Tip: view the complete command output by changing to the process work dir and entering the command `cat .command.out`

 -- Check '.nextflow.log' file for details
fmalmeida commented 3 weeks ago

Hi @sajjadasaf , I think if I just add a '-f' param to BUSCO and Quast might solve this issue. I am making a new branch with this feature. Can you try to see if it works?

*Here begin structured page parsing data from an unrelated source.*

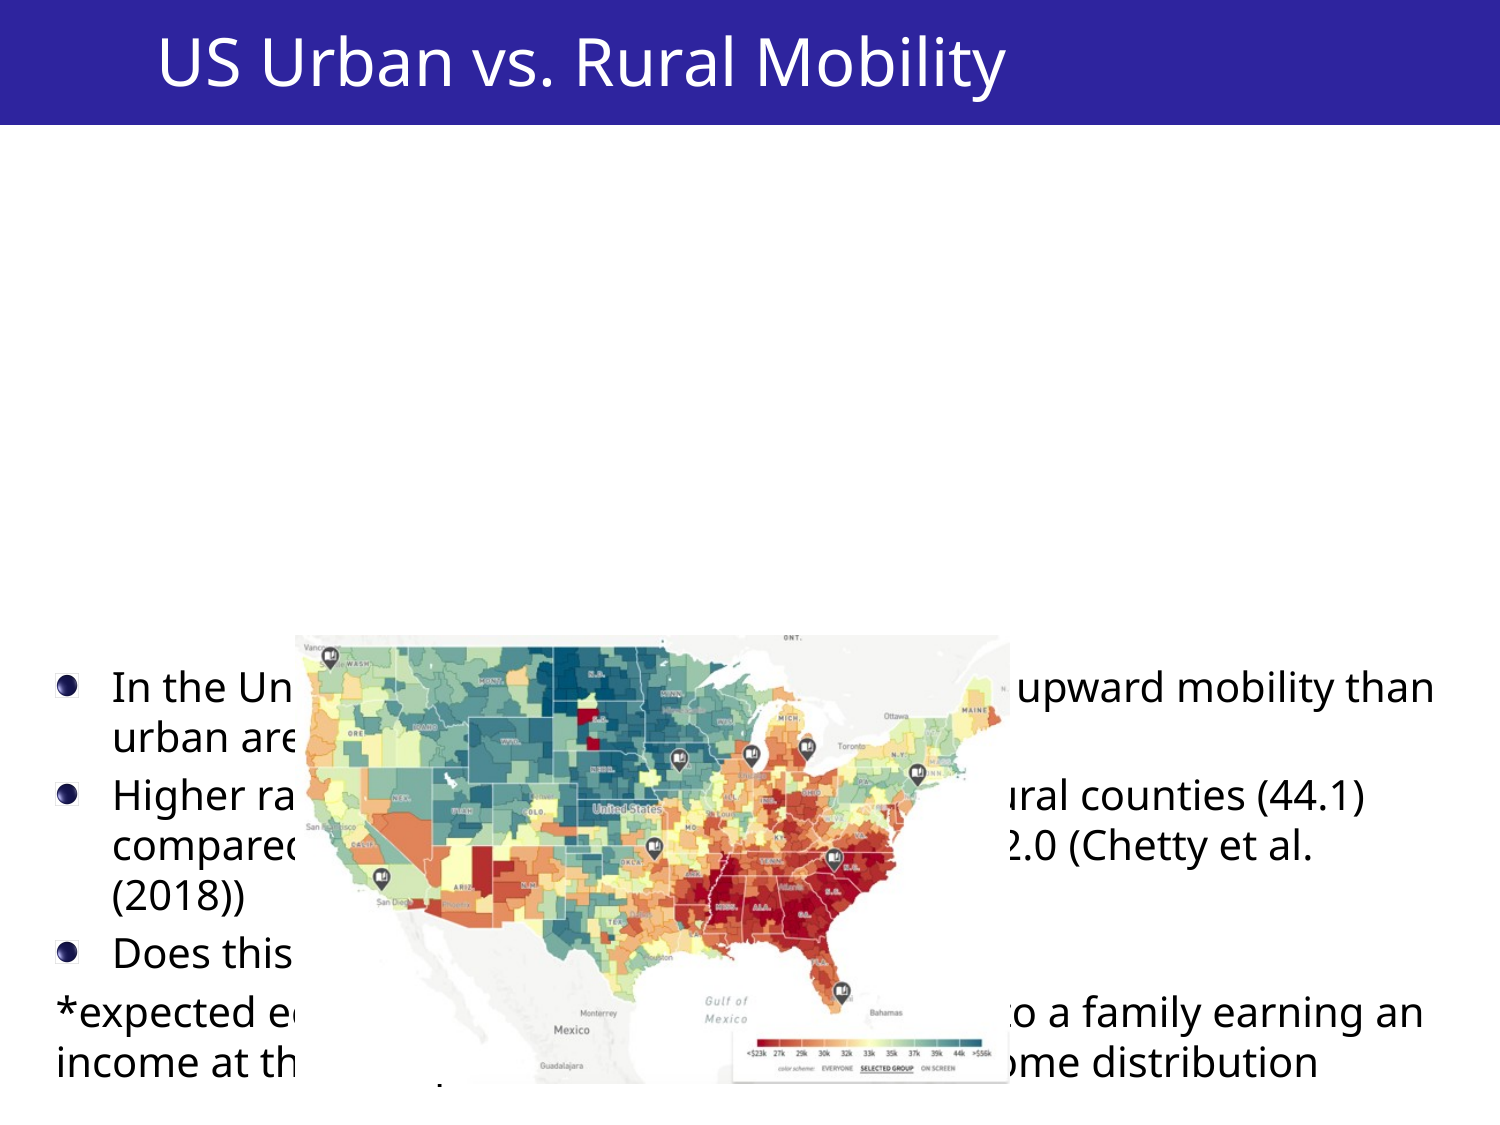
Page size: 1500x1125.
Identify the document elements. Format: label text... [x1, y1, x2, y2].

picture [55, 940, 79, 964]
title US Urban vs. Rural Mobility [50, 0, 1114, 120]
picture [55, 673, 79, 698]
picture [55, 782, 79, 806]
picture [295, 635, 1010, 1084]
list In the United States, rural areas are better for upward mobility than urban areas Higher rate of absolute upward mobility* in rural counties (44.1) compared to urban counties (42.1)—a gap of 2.0 (Chetty et al. (2018)) Does this hold in the developing world? *expected economic outcomes of children born to a family earning an income at the 25th percentile of the national income distribution [40, 170, 1460, 1125]
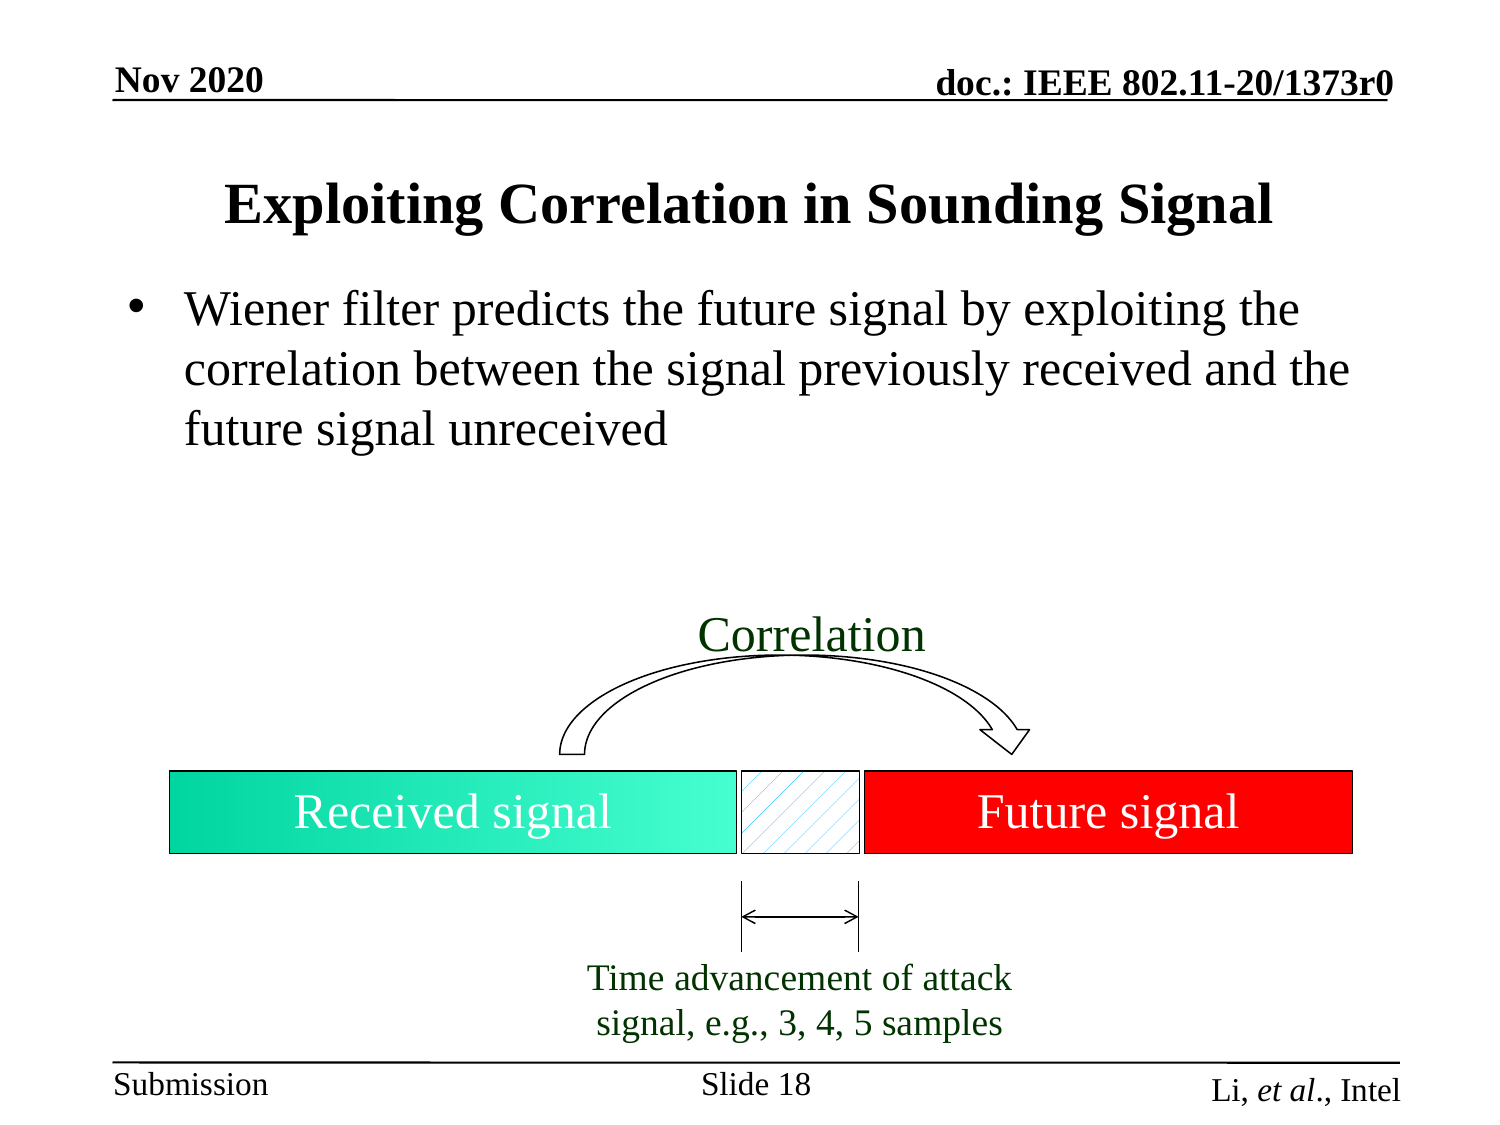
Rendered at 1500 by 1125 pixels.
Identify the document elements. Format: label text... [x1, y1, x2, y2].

You have to include the -r issue-77 -latest and -resume param to, respectively, use the correct source branch, and make nextflow try to load all successful processes, starting only the failed ones. -latest makes nextflow download the latest version of selected code.

E.g. nextflow run fmalmeida/mpgap run -r issue-77 -latest -resume ... < all your other params >.

Let me know what happens, if it works, I can make a hotfix release.